To reproduce or not to reproduce, that is the question. Many decide for and many decide against and many have the decision taken out of their hands entirely, one way or another, and somehow it manages to be difficult no matter which road you’re on. Since bringing Baby Pickles into the world, a number of friends have asked me questions about what it’s really like living with a baby to help them with their own decisions. In writing an email on the subject recently, it occured to me that many of the thoughts were ones I would like to share here. So I’ve taken some of my emails on the subject and edited them for your eyes. I would love to hear if any of you with kids experience any of this in the same way or what those thinking about having or not having them are taking into account.
Babies! Having kids is a totally insane/amazing mixture of the absolute best of times and the absolute worst of times. It’s absolutely awesome—and the good times make the bad times totally irrelevant and forgotten—but still. I don’t like to gloss over the fact that it’s not all rainbows and kittens and lollipops. That being said I think just about everybody can handle way more than they ever imagined, and that is another of the fantastic amazing fuck-yeah parts about having kids.

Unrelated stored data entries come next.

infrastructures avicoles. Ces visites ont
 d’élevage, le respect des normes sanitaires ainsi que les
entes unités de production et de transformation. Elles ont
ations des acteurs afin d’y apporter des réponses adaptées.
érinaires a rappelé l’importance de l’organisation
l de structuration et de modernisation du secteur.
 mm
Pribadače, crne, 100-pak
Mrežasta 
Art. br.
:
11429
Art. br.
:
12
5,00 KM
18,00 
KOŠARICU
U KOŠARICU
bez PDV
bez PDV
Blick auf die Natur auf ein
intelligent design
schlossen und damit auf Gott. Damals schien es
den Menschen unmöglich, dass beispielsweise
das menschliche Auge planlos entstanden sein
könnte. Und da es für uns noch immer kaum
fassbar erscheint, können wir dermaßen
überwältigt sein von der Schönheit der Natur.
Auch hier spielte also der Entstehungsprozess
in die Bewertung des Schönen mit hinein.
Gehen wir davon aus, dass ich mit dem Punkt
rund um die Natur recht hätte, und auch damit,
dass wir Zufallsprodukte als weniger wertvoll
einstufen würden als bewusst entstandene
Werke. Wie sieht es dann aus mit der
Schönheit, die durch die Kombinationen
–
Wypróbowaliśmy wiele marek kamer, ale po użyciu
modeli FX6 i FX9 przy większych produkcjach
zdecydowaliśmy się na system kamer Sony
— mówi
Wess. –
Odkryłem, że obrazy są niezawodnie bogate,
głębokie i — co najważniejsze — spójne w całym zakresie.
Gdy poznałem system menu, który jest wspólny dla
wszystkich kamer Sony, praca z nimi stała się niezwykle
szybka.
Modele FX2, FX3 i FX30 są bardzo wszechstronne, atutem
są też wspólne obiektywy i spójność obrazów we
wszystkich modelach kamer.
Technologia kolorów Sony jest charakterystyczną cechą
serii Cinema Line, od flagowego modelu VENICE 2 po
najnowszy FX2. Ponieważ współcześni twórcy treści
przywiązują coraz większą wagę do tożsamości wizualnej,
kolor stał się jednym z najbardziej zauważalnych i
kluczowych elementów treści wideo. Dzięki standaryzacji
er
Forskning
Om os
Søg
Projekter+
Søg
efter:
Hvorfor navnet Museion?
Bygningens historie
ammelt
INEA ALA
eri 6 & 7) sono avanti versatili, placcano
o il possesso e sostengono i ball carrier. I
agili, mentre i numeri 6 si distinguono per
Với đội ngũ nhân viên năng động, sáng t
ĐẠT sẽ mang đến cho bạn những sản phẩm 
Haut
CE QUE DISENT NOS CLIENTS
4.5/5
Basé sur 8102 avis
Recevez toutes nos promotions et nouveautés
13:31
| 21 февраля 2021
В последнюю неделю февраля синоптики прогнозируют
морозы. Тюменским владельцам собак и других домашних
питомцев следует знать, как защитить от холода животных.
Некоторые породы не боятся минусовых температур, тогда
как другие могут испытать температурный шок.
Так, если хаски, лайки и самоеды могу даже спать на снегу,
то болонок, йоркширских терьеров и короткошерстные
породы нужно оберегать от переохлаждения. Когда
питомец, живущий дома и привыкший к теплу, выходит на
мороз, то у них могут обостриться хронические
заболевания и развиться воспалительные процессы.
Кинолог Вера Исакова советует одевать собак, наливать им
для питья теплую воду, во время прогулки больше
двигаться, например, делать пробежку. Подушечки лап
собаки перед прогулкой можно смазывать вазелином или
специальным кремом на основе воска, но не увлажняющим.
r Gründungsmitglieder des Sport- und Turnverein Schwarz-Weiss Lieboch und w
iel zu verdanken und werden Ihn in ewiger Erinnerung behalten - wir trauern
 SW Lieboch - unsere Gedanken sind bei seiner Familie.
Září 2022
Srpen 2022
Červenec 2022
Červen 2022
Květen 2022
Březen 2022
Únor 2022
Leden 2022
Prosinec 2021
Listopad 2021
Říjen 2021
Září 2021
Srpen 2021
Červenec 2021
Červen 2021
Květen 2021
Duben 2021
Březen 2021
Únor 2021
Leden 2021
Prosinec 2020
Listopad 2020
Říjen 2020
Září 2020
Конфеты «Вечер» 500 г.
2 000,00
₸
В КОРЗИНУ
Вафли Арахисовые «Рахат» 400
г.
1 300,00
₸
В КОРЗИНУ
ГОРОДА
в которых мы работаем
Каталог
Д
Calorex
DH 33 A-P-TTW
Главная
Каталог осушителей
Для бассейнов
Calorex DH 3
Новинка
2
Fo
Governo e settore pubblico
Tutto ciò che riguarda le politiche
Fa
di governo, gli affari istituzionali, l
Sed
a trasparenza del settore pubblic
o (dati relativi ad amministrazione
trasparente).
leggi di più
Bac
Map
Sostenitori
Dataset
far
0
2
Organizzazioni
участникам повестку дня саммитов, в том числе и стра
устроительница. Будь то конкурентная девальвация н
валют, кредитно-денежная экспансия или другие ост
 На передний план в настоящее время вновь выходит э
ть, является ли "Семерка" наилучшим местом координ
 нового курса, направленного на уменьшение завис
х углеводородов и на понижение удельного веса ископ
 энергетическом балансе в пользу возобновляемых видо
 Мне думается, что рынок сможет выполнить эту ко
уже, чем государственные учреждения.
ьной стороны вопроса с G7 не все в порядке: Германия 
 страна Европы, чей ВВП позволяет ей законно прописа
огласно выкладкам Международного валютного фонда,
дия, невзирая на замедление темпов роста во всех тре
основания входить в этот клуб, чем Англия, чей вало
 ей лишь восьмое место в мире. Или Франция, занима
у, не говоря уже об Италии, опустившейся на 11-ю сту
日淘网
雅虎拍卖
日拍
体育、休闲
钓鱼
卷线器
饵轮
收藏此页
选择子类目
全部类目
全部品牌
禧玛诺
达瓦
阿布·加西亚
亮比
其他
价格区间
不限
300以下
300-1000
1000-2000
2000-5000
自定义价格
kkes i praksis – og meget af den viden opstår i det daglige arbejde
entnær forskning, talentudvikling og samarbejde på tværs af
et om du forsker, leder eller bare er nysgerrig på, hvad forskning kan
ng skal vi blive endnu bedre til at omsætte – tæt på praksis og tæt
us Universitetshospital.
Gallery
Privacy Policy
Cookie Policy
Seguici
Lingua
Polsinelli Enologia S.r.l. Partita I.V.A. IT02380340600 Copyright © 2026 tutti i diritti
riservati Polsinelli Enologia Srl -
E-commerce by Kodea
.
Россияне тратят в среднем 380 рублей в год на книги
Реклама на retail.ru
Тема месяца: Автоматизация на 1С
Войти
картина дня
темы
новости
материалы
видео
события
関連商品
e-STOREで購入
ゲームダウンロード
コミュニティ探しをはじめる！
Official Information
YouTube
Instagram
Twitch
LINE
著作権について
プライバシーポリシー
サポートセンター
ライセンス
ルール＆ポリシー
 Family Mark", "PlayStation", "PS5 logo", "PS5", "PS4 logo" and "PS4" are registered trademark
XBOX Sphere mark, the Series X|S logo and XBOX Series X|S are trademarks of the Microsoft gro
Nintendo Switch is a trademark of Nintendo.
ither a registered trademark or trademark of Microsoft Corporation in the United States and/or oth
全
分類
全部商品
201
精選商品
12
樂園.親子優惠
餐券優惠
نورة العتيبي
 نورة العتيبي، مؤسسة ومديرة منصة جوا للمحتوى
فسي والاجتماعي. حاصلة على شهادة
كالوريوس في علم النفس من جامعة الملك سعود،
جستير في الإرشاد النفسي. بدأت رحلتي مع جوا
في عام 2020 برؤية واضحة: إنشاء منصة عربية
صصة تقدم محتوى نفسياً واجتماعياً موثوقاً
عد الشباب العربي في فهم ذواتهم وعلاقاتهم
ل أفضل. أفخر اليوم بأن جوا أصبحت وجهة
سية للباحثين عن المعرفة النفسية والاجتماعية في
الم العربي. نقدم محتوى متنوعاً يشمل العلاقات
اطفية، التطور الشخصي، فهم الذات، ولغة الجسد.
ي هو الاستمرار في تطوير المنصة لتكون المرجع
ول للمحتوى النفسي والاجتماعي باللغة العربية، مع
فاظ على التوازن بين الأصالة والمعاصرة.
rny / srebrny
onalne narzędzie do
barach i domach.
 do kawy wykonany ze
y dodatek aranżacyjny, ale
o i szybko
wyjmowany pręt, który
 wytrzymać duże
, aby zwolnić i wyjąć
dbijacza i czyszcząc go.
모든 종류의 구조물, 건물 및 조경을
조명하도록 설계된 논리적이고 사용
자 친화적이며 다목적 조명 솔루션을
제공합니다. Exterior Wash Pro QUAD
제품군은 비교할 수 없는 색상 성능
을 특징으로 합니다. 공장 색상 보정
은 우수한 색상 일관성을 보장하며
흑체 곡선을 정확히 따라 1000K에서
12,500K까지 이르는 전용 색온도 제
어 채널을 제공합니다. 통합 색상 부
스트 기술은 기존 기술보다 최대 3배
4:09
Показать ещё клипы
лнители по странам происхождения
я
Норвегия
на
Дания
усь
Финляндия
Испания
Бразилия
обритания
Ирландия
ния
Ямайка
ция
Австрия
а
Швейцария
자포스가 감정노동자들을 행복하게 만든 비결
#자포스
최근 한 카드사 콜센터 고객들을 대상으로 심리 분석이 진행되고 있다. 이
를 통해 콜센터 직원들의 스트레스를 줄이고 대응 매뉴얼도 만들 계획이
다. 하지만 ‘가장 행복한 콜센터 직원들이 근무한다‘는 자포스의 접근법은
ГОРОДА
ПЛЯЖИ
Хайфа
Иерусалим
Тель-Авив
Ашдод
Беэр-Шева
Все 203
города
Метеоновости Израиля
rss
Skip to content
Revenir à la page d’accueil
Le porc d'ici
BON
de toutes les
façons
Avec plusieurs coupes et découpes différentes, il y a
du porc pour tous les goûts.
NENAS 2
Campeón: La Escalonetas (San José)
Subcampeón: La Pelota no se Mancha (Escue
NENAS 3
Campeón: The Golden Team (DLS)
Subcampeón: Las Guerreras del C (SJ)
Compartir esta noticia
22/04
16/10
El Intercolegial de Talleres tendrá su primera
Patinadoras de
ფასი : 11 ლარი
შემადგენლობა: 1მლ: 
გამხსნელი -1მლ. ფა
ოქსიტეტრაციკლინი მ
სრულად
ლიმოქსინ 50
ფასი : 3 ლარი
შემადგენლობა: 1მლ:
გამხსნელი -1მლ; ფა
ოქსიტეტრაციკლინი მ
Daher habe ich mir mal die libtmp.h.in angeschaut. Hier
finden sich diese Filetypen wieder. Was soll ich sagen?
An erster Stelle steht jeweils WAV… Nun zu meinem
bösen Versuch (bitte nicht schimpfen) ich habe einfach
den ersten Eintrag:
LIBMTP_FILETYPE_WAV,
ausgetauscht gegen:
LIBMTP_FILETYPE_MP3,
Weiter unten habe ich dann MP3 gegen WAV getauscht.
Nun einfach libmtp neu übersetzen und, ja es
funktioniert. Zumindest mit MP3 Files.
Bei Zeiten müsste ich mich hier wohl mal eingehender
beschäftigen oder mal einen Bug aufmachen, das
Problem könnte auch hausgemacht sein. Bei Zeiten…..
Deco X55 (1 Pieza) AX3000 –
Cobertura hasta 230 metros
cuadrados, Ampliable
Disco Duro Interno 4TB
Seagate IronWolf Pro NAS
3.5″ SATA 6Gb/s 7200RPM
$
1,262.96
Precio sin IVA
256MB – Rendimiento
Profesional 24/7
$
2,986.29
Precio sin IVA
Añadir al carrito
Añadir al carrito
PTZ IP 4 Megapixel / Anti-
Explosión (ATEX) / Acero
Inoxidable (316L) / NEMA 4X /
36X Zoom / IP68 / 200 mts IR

You get to find out what a superhero you secretly were all along.
So. To have ’em or not to have ’em? I know part of my own wanting kids is this sad twinge I get when I think about growing old without kids directly in my life. On my dad’s side we have this awesome family group, not too big and not too small, and I really just love the whole family dynamic and family thing. Living so far away from them all, I figured that if I wanted a family thing in my life, I would have to make my own. DIY! Hahaha.
What I fucking love, and what takes up the majority of the baby time now is just how frickin fascinating this little person is. Yesterday I had one of those moments—and I have them quite often—when I look at her and just can’t believe that she could possibly be real. And I said to her, “Hey look Pickle, you’re a little person! How did you do that?” Kids just fill your life with constant magic. I’m convinced that they are still capable of the magic that we all could do if civilization wasn’t filling us up with other thoughts and aspirations, with computer skills and insurance bills and retirement plans, and it is so wonderful and beautiful and fulfilling to be allowed to spend just about every minute of every day in the presence of that magic. I feel like it brings some of my own magic back to me.
I would love to tell you its totally easy and all, and it has been mostly with Pickles, and it totally can be. But I don’t want to say that, not really, since everything will depend on who your baby is. Mine happens to be pretty low key, and she fits easily into our lives. But I have friends with high-needs babies who are a lot different than Pickles, so I don’t want to be all like all babies are easy! Some babies are easy, and I think babies in general aren’t hard in the way that mainstream culture likes to act like they are—as if they ruin your life and trap you and make you boring or all the sitcom stereotypes. Babies who are “hard” just tend to need a lot, and as the fulfiller of those needs, you need more too. And then you discover that your well of patience actually goes way deeper than you ever imagined, or you hand your baby off to a partner or friend and are warmly, happily reminded of the beauty and neccessity of community.
The day to day taking care of a baby (though I can only speak up to six months) isn’t hard at all, just a new pattern to get used to. Diaper changes, feedings, and always planning for your tiny and constant companion. I personally felt really ready for kids in that I felt like my life had already come round to a place where the things I wanted to do were all things that were possible with a baby and the things that I didn’t want to do were the things that don’t fit so well with having a baby. But traveling and making art and music? Perfect kid stuff. All the stuff that isn’t so easy with kids is kind of lame anyway. Like drinking a lot all the time and then being hungover the next day. Fuck that.
Right now I’m sitting on one side of the Wagen typing, and the Beard and Baby Pickles are on the bed playing banjo. We trade Pickles back in forth in rhythm with each of our creativities. The Beard plays the babe music while I sit and type and so on. I do find it really hard to get time to write however, so far, and I think (hope) this will change with age. You just become so interruptible, particularly when you are still exclusively breast feeding, and I tend to need time to get into the flow of the words. A lot of times I will sit down to write and get interrupted before I find that flow or just after.
At the same time i feel like having Baby Pickles has just made my priorities so much easier to sort out, which in turn creates more space for my art. When I have time I really get shit done, and when she needs me I just ignore everything else and enjoy being with her. Whenever things feel hard I just think about how short this time of her life is and how fucking cute she is even when she’s inconsolable (though that happens rarely with her, luckily). Making music is a lot easier, and I envy the Beard a bit for being able to do his passion with Pickles. It is pretty boring to sit and watch someone type.
You asked if it changed our relationship: Oh hell yeah, but in all sorts of really good ways. Also totally not like the stereotype of mainstream kidness you hear about. We have been way more lovey dove since. It is really fucking amazing to watch your partner be a parent, and it totally makes you all crush on each other all over again. Bringing a baby into the world feels like doing magic, and casting a spell that complex and amazing can bind you together tighter than you ever imagined was possible.